MadSci Network: Physics
Query:

Re: What causes different types of materials to conduct heat at different rates

Date: Fri Jan 16 16:23:47 1998
Posted By: Greg Dries, Senior Research Engineer,U. S. Steel Technical Center
Area of science: Physics
ID: 884534502.Ph
Message:

I wish the answer to your son's question was simple, but it is not. Thermal conductivity of solids, as well as thermal expansion, heat content, etc. are based on how thermal energy is stored in solids at the atomic level. To understand this you must also understand a little about the atomic structure of different types of solid materials. I will provide you with a simplified discussion which I suspect you will be able to understand. I don't know of any on-line references, but a good book that we used for basic materials structure is called "The Structure and Properties of Materials" published by John Wiley & Sons. Volume 4 of this four book set (edited by R. Rose, L. Shepard, and J. Wulff) focuses on electronic properties, and covers the subject of thermal properties at an easily understandable level. Its Library of Congress catalog card number is 66-16132.
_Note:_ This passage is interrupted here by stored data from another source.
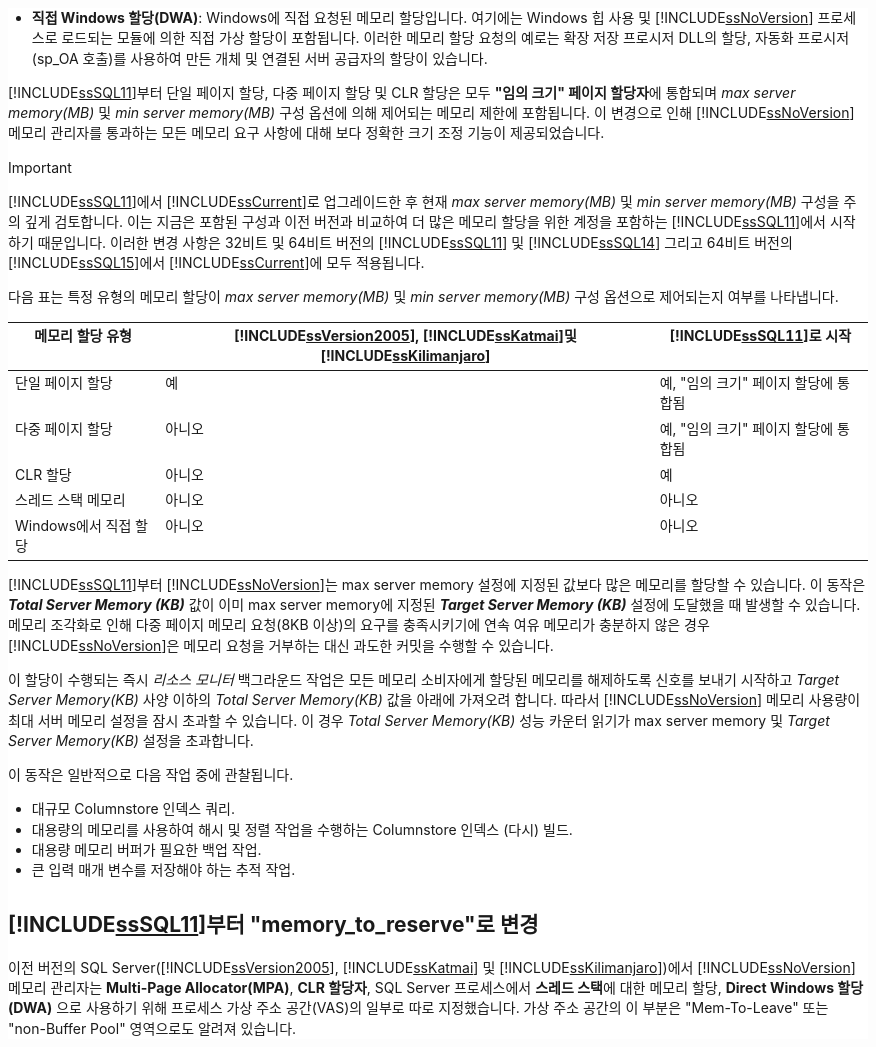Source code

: -  **직접 Windows 할당(DWA)**: Windows에 직접 요청된 메모리 할당입니다. 여기에는 Windows 힙 사용 및 [!INCLUDE[ssNoVersion](../includes/ssnoversion-md.md)] 프로세스로 로드되는 모듈에 의한 직접 가상 할당이 포함됩니다. 이러한 메모리 할당 요청의 예로는 확장 저장 프로시저 DLL의 할당, 자동화 프로시저(sp_OA 호출)를 사용하여 만든 개체 및 연결된 서버 공급자의 할당이 있습니다.

[!INCLUDE[ssSQL11](../includes/sssql11-md.md)]부터 단일 페이지 할당, 다중 페이지 할당 및 CLR 할당은 모두 **"임의 크기" 페이지 할당자**에 통합되며 *max server memory(MB)* 및 *min server memory(MB)* 구성 옵션에 의해 제어되는 메모리 제한에 포함됩니다. 이 변경으로 인해 [!INCLUDE[ssNoVersion](../includes/ssnoversion-md.md)] 메모리 관리자를 통과하는 모든 메모리 요구 사항에 대해 보다 정확한 크기 조정 기능이 제공되었습니다. 

> [!IMPORTANT]
> [!INCLUDE[ssSQL11](../includes/sssql11-md.md)]에서 [!INCLUDE[ssCurrent](../includes/sscurrent-md.md)]로 업그레이드한 후 현재 *max server memory(MB)* 및 *min server memory(MB)* 구성을 주의 깊게 검토합니다. 이는 지금은 포함된 구성과 이전 버전과 비교하여 더 많은 메모리 할당을 위한 계정을 포함하는 [!INCLUDE[ssSQL11](../includes/sssql11-md.md)]에서 시작하기 때문입니다. 이러한 변경 사항은 32비트 및 64비트 버전의 [!INCLUDE[ssSQL11](../includes/sssql11-md.md)] 및 [!INCLUDE[ssSQL14](../includes/sssql14-md.md)] 그리고 64비트 버전의 [!INCLUDE[ssSQL15](../includes/sssql15-md.md)]에서 [!INCLUDE[ssCurrent](../includes/sscurrent-md.md)]에 모두 적용됩니다.

다음 표는 특정 유형의 메모리 할당이 *max server memory(MB)* 및 *min server memory(MB)* 구성 옵션으로 제어되는지 여부를 나타냅니다.

|메모리 할당 유형| [!INCLUDE[ssVersion2005](../includes/ssversion2005-md.md)], [!INCLUDE[ssKatmai](../includes/ssKatmai-md.md)]및 [!INCLUDE[ssKilimanjaro](../includes/ssKilimanjaro-md.md)]| [!INCLUDE[ssSQL11](../includes/sssql11-md.md)]로 시작|
|-------|-------|-------|
|단일 페이지 할당|예|예, "임의 크기" 페이지 할당에 통합됨|
|다중 페이지 할당|아니오|예, "임의 크기" 페이지 할당에 통합됨|
|CLR 할당|아니오|예|
|스레드 스택 메모리|아니오|아니오|
|Windows에서 직접 할당|아니오|아니오|

[!INCLUDE[ssSQL11](../includes/sssql11-md.md)]부터 [!INCLUDE[ssNoVersion](../includes/ssnoversion-md.md)]는 max server memory 설정에 지정된 값보다 많은 메모리를 할당할 수 있습니다. 이 동작은 **_Total Server Memory (KB)_** 값이 이미 max server memory에 지정된 **_Target Server Memory (KB)_** 설정에 도달했을 때 발생할 수 있습니다. 메모리 조각화로 인해 다중 페이지 메모리 요청(8KB 이상)의 요구를 충족시키기에 연속 여유 메모리가 충분하지 않은 경우 [!INCLUDE[ssNoVersion](../includes/ssnoversion-md.md)]은 메모리 요청을 거부하는 대신 과도한 커밋을 수행할 수 있습니다. 

이 할당이 수행되는 즉시 *리소스 모니터* 백그라운드 작업은 모든 메모리 소비자에게 할당된 메모리를 해제하도록 신호를 보내기 시작하고 *Target Server Memory(KB)* 사양 이하의 *Total Server Memory(KB)*  값을 아래에 가져오려 합니다. 따라서 [!INCLUDE[ssNoVersion](../includes/ssnoversion-md.md)] 메모리 사용량이 최대 서버 메모리 설정을 잠시 초과할 수 있습니다. 이 경우 *Total Server Memory(KB)* 성능 카운터 읽기가 max server memory 및 *Target Server Memory(KB)* 설정을 초과합니다.

이 동작은 일반적으로 다음 작업 중에 관찰됩니다. 
-  대규모 Columnstore 인덱스 쿼리.
-  대용량의 메모리를 사용하여 해시 및 정렬 작업을 수행하는 Columnstore 인덱스 (다시) 빌드.
-  대용량 메모리 버퍼가 필요한 백업 작업.
-  큰 입력 매개 변수를 저장해야 하는 추적 작업.

## <a name="changes-to-memorytoreserve-starting-with-includesssql11includessssql11-mdmd"></a>[!INCLUDE[ssSQL11](../includes/sssql11-md.md)]부터 "memory_to_reserve"로 변경
이전 버전의 SQL Server([!INCLUDE[ssVersion2005](../includes/ssversion2005-md.md)], [!INCLUDE[ssKatmai](../includes/ssKatmai-md.md)] 및 [!INCLUDE[ssKilimanjaro](../includes/ssKilimanjaro-md.md)])에서 [!INCLUDE[ssNoVersion](../includes/ssnoversion-md.md)] 메모리 관리자는 **Multi-Page Allocator(MPA)**, **CLR 할당자**, SQL Server 프로세스에서 **스레드 스택**에 대한 메모리 할당, **Direct Windows 할당(DWA)** 으로 사용하기 위해 프로세스 가상 주소 공간(VAS)의 일부로 따로 지정했습니다. 가상 주소 공간의 이 부분은 "Mem-To-Leave" 또는 "non-Buffer Pool" 영역으로도 알려져 있습니다.
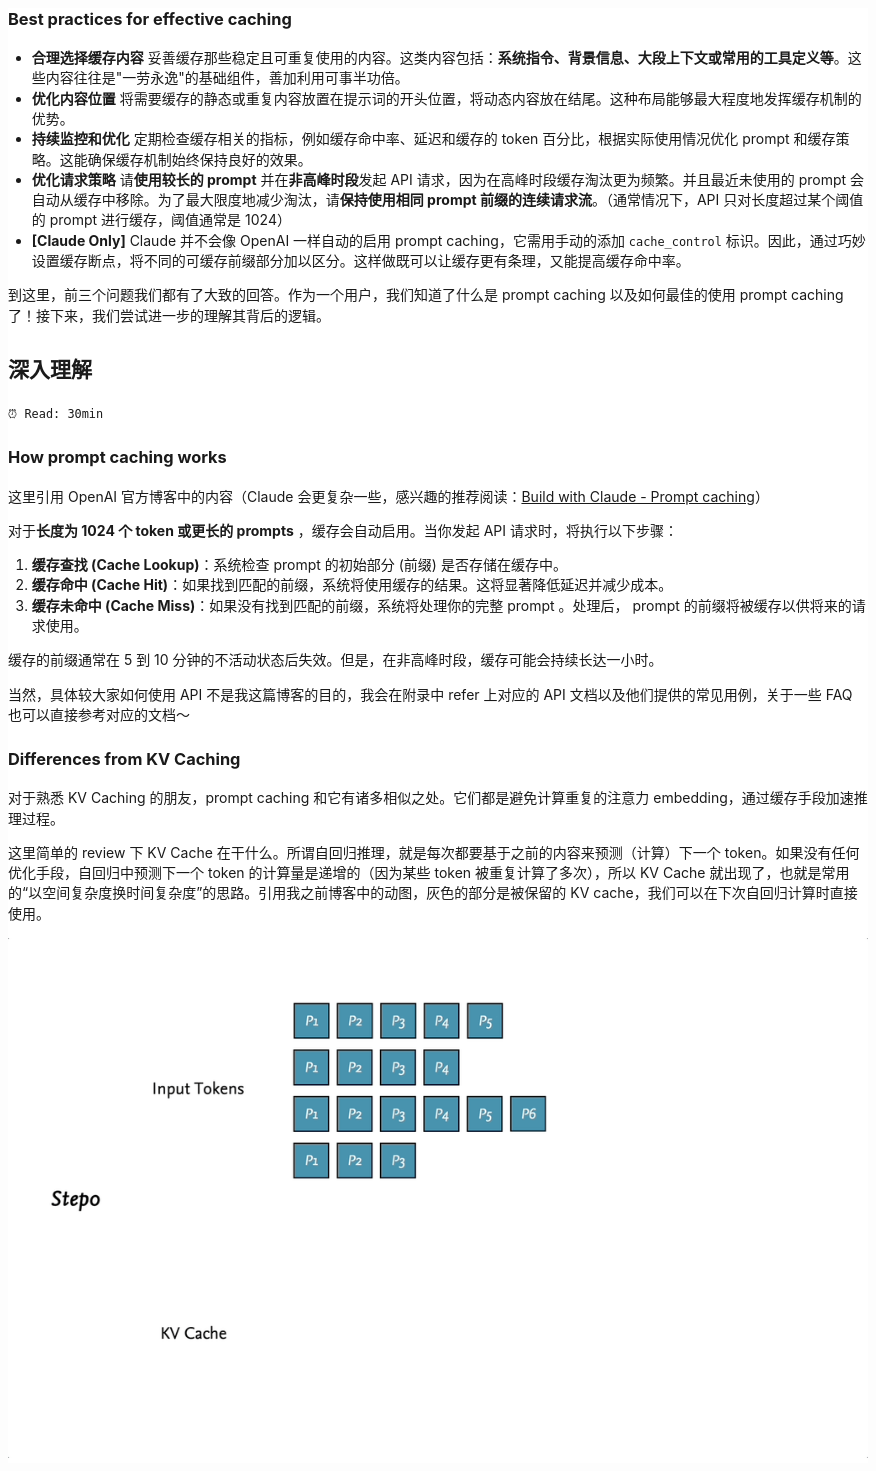 ### Best practices for effective caching

- **合理选择缓存内容** 妥善缓存那些稳定且可重复使用的内容。这类内容包括：**系统指令、背景信息、大段上下文或常用的工具定义等**。这些内容往往是"一劳永逸"的基础组件，善加利用可事半功倍。
- **优化内容位置** 将需要缓存的静态或重复内容放置在提示词的开头位置，将动态内容放在结尾。这种布局能够最大程度地发挥缓存机制的优势。
- **持续监控和优化** 定期检查缓存相关的指标，例如缓存命中率、延迟和缓存的 token 百分比，根据实际使用情况优化 prompt 和缓存策略。这能确保缓存机制始终保持良好的效果。
- **优化请求策略** 请**使用较长的 prompt** 并在**非高峰时段**发起 API 请求，因为在高峰时段缓存淘汰更为频繁。并且最近未使用的 prompt 会自动从缓存中移除。为了最大限度地减少淘汰，请**保持使用相同 prompt 前缀的连续请求流**。（通常情况下，API 只对长度超过某个阈值的 prompt 进行缓存，阈值通常是 1024）
- **[Claude Only]** Claude 并不会像 OpenAI 一样自动的启用 prompt caching，它需用手动的添加 `cache_control` 标识。因此，通过巧妙设置缓存断点，将不同的可缓存前缀部分加以区分。这样做既可以让缓存更有条理，又能提高缓存命中率。

到这里，前三个问题我们都有了大致的回答。作为一个用户，我们知道了什么是 prompt caching 以及如何最佳的使用 prompt caching 了！接下来，我们尝试进一步的理解其背后的逻辑。

## 深入理解

`⏰ Read: 30min`

### How prompt caching works

这里引用 OpenAI 官方博客中的内容（Claude 会更复杂一些，感兴趣的推荐阅读：[Build with Claude - Prompt caching](https://docs.anthropic.com/en/docs/build-with-claude/prompt-caching)）

对于**长度为 1024 个 token 或更长的 prompts** ，缓存会自动启用。当你发起 API 请求时，将执行以下步骤：

1. **缓存查找 (Cache Lookup)**：系统检查 prompt 的初始部分 (前缀) 是否存储在缓存中。
2. **缓存命中 (Cache Hit)**：如果找到匹配的前缀，系统将使用缓存的结果。这将显著降低延迟并减少成本。
3. **缓存未命中 (Cache Miss)**：如果没有找到匹配的前缀，系统将处理你的完整 prompt 。处理后， prompt 的前缀将被缓存以供将来的请求使用。

缓存的前缀通常在 5 到 10 分钟的不活动状态后失效。但是，在非高峰时段，缓存可能会持续长达一小时。

当然，具体较大家如何使用 API 不是我这篇博客的目的，我会在附录中 refer 上对应的 API 文档以及他们提供的常见用例，关于一些 FAQ 也可以直接参考对应的文档～ 

### Differences from KV Caching

对于熟悉 KV Caching 的朋友，prompt caching 和它有诸多相似之处。它们都是避免计算重复的注意力 embedding，通过缓存手段加速推理过程。

这里简单的 review 下 KV Cache 在干什么。所谓自回归推理，就是每次都要基于之前的内容来预测（计算）下一个 token。如果没有任何优化手段，自回归中预测下一个 token 的计算量是递增的（因为某些 token 被重复计算了多次），所以 KV Cache 就出现了，也就是常用的“以空间复杂度换时间复杂度”的思路。引用我之前博客中的动图，灰色的部分是被保留的 KV cache，我们可以在下次自回归计算时直接使用。

![batch-inference](../../inference/Intro-Basic-LLM-Inference/assets/batch-inference.gif)
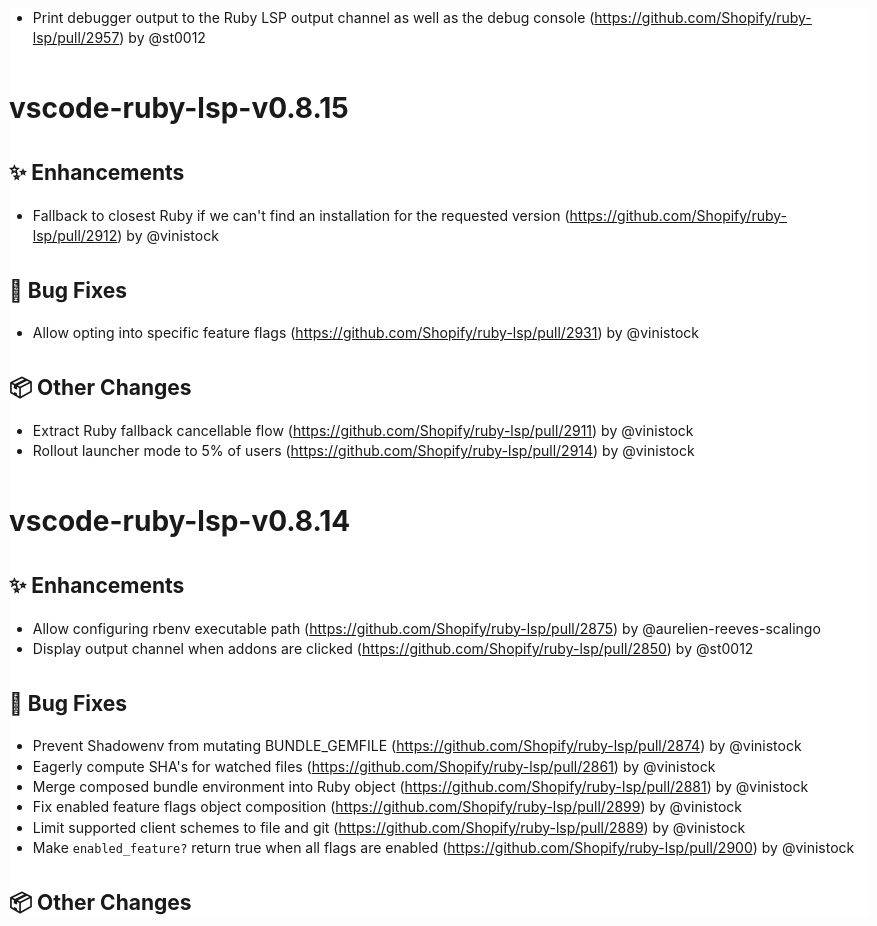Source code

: - Print debugger output to the Ruby LSP output channel as well as the debug console (https://github.com/Shopify/ruby-lsp/pull/2957) by @st0012



# vscode-ruby-lsp-v0.8.15
## ✨ Enhancements

- Fallback to closest Ruby if we can't find an installation for the requested version (https://github.com/Shopify/ruby-lsp/pull/2912) by @vinistock

## 🐛 Bug Fixes

- Allow opting into specific feature flags (https://github.com/Shopify/ruby-lsp/pull/2931) by @vinistock

## 📦 Other Changes

- Extract Ruby fallback cancellable flow (https://github.com/Shopify/ruby-lsp/pull/2911) by @vinistock
- Rollout launcher mode to 5% of users (https://github.com/Shopify/ruby-lsp/pull/2914) by @vinistock



# vscode-ruby-lsp-v0.8.14
## ✨ Enhancements

- Allow configuring rbenv executable path (https://github.com/Shopify/ruby-lsp/pull/2875) by @aurelien-reeves-scalingo
- Display output channel when addons are clicked (https://github.com/Shopify/ruby-lsp/pull/2850) by @st0012

## 🐛 Bug Fixes

- Prevent Shadowenv from mutating BUNDLE_GEMFILE (https://github.com/Shopify/ruby-lsp/pull/2874) by @vinistock
- Eagerly compute SHA's for watched files (https://github.com/Shopify/ruby-lsp/pull/2861) by @vinistock
- Merge composed bundle environment into Ruby object (https://github.com/Shopify/ruby-lsp/pull/2881) by @vinistock
- Fix enabled feature flags object composition (https://github.com/Shopify/ruby-lsp/pull/2899) by @vinistock
- Limit supported client schemes to file and git (https://github.com/Shopify/ruby-lsp/pull/2889) by @vinistock
- Make `enabled_feature?` return true when all flags are enabled (https://github.com/Shopify/ruby-lsp/pull/2900) by @vinistock

## 📦 Other Changes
To begin with there are several different types of solid materials which are distinguished by how their atoms are arranged. Metals and ceramics have orderly atomic arrangements, the atoms are all lined up and stacked in an orderly fashion. Metals are different from ceramics in that each atom in the metal is electrically neutral; the atoms in metals do not have an electrical charge. Ceramics (or nonmetallic solids), such as salts, oxides, etc. (sodium chloride is a common salt) have similar orderly structures as metals but each of the atoms has a unique electrical charge. In such nonmetallic solids, such as salt, all the sodium atoms carry a plus 1 charge, and each chloride atom carries a minus 1 charge. These respective charges come from the fact that an electron is transferred from one atom to the other, leaving one atom with an extra electron making it negative and leaving the other atom minus one electron making it positive. Together the entire grouping is electrically neutral because the charges cancel out. Another property of metals is that a certain number of the electrons of each atom is shared among all the atoms. Metals are therefore sometimes referred to as having an electron cloud. It is this fact that gives metals their good electrical conductivity, and ceramics their poor electrical conductivity. What I want to leave you with, is that metals have electrons which can freely move around the solid and ceramics do not.

Another type of solid, called plastics or polymeric materials, also do not have free electrons. Plastics also do not generally have an orderly atomic structure like ceramics and metals. Instead plastics can be thought of as a mixture of long molecules all chained and tangled together. Although the atoms in each molecule are tightly bonded to each other. There is little bonding between the different molecules, and no general order to the structure. The lack of an orderly structure in plastics contributes to it poorer thermal conductivity as you will see.

Now given this knowledge of the structure of the different classes of solids, (metals, ceramics, and plastics), we will look at how heat energy is stored in solids. There are two main ways thermal energy is stored in solids. One way is in higher vibrational energy of the atom around its normal position and the other is in higher kinetic energy (or energy of motion) of any free electrons. In metals, heat energy is mostly transferred by the free electrons, which are free to easily move about the solid. This is why metals have the highest thermal conductivity. Here the thermal energy is picked up by the free electrons and rapidly transferred from atom to atom.

In ceramics, because there are no free electrons, the thermal energy is mostly stored as more energetic vibrations of the atom while it sits in its normal structural position. Atoms are not stationary, they are always vibrating and trying to move. Only at the temperature of absolute zero, does atomic motion cease. Therefore heat transfer in ceramics is by vibrational waves induced because one atom starts to vibrate more vigorously, which transfers some of this energy to surrounding atoms, which in turn does the same to the atoms surrounding it. These waves are called phonons, or vibrational waves at the atomic level. These waves exist and can travel only because of the orderly structure at the atomic scale. In plastic materials, there are no free electrons, there is no real atomic order to support phonon transport or energy, so heat transfer is the slowest. In plastics molecular rotation, vibration, or movement transfers heat.

Things become more complex when you try to explain why one metal transfers heat faster than another. It's based upon differing numbers of available free electrons for the different metals. Such a discussion would easily go over your son's head and is far more than a 7th grade science project should involve. Have your son find out what he can about the atomic structure of the solids he is testing, and start from that point. All material properties begin with the atomic structure and the properties of the atoms involved.

Good Luck, I hope this discussion wasn't too complex. If you have any questions about what I said here, feel free to email me at "Greg- Dries@worldnet.att.net". I also hope these are the types of materials you are asking about. If your concern is with engineering type materials, like textiles, brick, etc. then the discussion involves the issue of conduction, convection and radiation types of heat transfer.